When I was shopping for wine for opera night, the grocery store's wine manager assisted me. He is quite knowledgeable and does not snub inexpensive wines if they are comparable to the more pricey ones. From previous confession, he knows that my wine knowledge is minimal, so like a good professor, he tries to broaden my education whenever I enlist his help.
In this regard, he confided to me that he was shocked to discover that some people choose wine based on the label artwork.
"Really?" I asked incredulously. Then I shyly showed him a bottle that I had already stashed in my cart; I'm sure you have already guessed how I chose it. He approved the selection, and I happily tucked it back in amongst the arugula, kale, and romaine.
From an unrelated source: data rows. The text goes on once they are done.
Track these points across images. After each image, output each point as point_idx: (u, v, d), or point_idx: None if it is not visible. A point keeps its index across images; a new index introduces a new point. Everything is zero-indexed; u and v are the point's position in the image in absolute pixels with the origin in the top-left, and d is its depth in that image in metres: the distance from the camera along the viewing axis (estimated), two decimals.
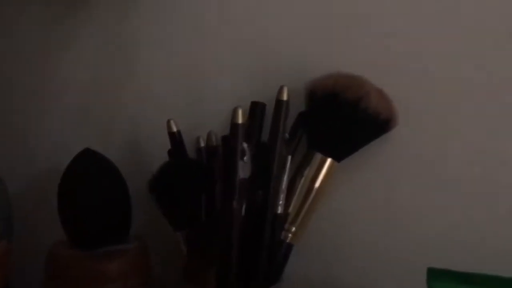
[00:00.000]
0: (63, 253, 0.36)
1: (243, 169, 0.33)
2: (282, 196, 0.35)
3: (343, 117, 0.35)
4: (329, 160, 0.36)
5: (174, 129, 0.38)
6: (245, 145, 0.33)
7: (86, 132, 0.42)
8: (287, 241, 0.36)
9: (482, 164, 0.36)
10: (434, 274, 0.30)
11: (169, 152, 0.38)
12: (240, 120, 0.33)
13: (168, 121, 0.38)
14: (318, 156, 0.36)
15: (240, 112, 0.33)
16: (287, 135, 0.36)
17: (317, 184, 0.36)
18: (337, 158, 0.36)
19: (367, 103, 0.34)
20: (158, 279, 0.38)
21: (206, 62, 0.40)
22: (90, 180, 0.37)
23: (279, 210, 0.35)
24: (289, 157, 0.35)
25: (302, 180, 0.36)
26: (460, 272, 0.30)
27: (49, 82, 0.43)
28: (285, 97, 0.35)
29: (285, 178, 0.35)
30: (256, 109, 0.38)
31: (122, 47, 0.41)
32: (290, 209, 0.36)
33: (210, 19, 0.40)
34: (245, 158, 0.33)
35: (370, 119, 0.34)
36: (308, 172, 0.36)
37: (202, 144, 0.39)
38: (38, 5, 0.42)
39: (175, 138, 0.38)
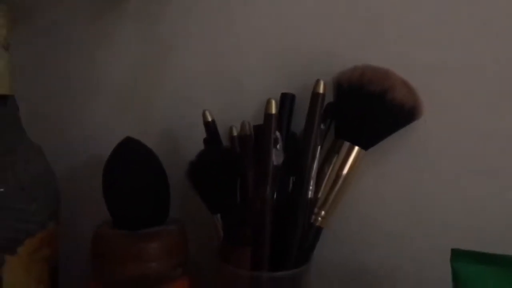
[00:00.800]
0: (109, 233, 0.38)
1: (276, 157, 0.35)
2: (312, 182, 0.37)
3: (369, 108, 0.36)
4: (356, 149, 0.38)
5: (209, 118, 0.40)
6: (278, 134, 0.35)
7: (126, 122, 0.45)
8: (317, 224, 0.38)
9: (505, 154, 0.38)
10: (458, 255, 0.31)
11: (205, 140, 0.41)
12: (273, 110, 0.35)
13: (204, 112, 0.40)
14: (346, 144, 0.38)
15: (273, 103, 0.35)
16: (322, 125, 0.38)
17: (345, 171, 0.38)
18: (364, 146, 0.38)
19: (393, 95, 0.36)
20: (194, 259, 0.41)
21: (238, 56, 0.42)
22: (132, 166, 0.39)
23: (309, 195, 0.37)
24: (319, 147, 0.37)
25: (331, 167, 0.38)
26: (484, 253, 0.31)
27: (90, 77, 0.46)
28: (321, 90, 0.37)
29: (315, 166, 0.37)
30: (286, 100, 0.40)
31: (158, 44, 0.44)
32: (320, 195, 0.38)
33: (242, 15, 0.42)
34: (278, 146, 0.35)
35: (396, 110, 0.36)
36: (336, 160, 0.38)
37: (235, 133, 0.41)
38: (78, 3, 0.45)
39: (210, 127, 0.40)
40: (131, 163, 0.39)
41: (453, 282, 0.31)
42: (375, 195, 0.40)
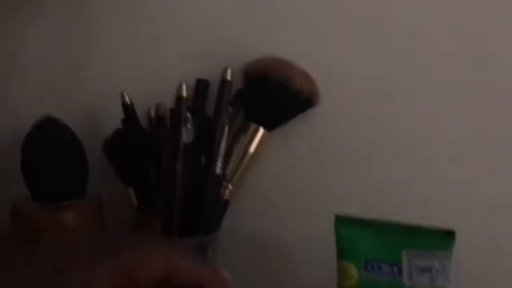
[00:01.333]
0: (27, 206, 0.40)
1: (187, 135, 0.39)
2: (220, 160, 0.41)
3: (272, 95, 0.41)
4: (261, 130, 0.42)
5: (127, 100, 0.43)
6: (188, 114, 0.39)
7: (48, 101, 0.46)
8: (225, 198, 0.42)
9: (387, 137, 0.43)
10: (340, 220, 0.36)
11: (123, 120, 0.43)
12: (184, 93, 0.39)
13: (122, 93, 0.43)
14: (253, 125, 0.42)
15: (184, 86, 0.39)
16: (231, 109, 0.42)
17: (251, 149, 0.42)
18: (269, 128, 0.43)
19: (293, 83, 0.40)
20: (110, 229, 0.43)
21: (159, 46, 0.45)
22: (49, 142, 0.41)
23: (218, 171, 0.41)
24: (227, 127, 0.41)
25: (238, 146, 0.42)
26: (362, 218, 0.36)
27: (14, 57, 0.47)
28: (228, 77, 0.41)
29: (223, 144, 0.41)
30: (200, 85, 0.43)
31: (83, 27, 0.46)
32: (227, 170, 0.42)
33: (163, 8, 0.44)
34: (188, 125, 0.39)
35: (296, 97, 0.41)
36: (243, 139, 0.42)
37: (153, 115, 0.44)
38: None
39: (128, 108, 0.43)
40: (49, 139, 0.41)
41: (337, 242, 0.36)
42: (278, 170, 0.45)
The label proved to be a good history and art research lesson for me. This is what I learned: It features a detail from a fresco painted by Pinturicchio for the Piccolomini Library in Siena. It is one of ten depicting significant events in the life of Pope Pius II that were commissioned in 1502 by Cardinal Francisco Piccolomini.
According to the Catholic Encyclopedia: "These frescoes are fifteenth-century tableaux vivants in which people of all conditions are represented." In the one used on my wine bottle, Pope Pius II is introducing Emperor Frederick III to Princess Eleanor of Portugal. This site has pictures of all ten frescoes.
And the connection between the artwork and the wine? The description on the back of the bottle says that "This historic painting shares its Tuscan heritage with the wine of the region, Chianti Classico."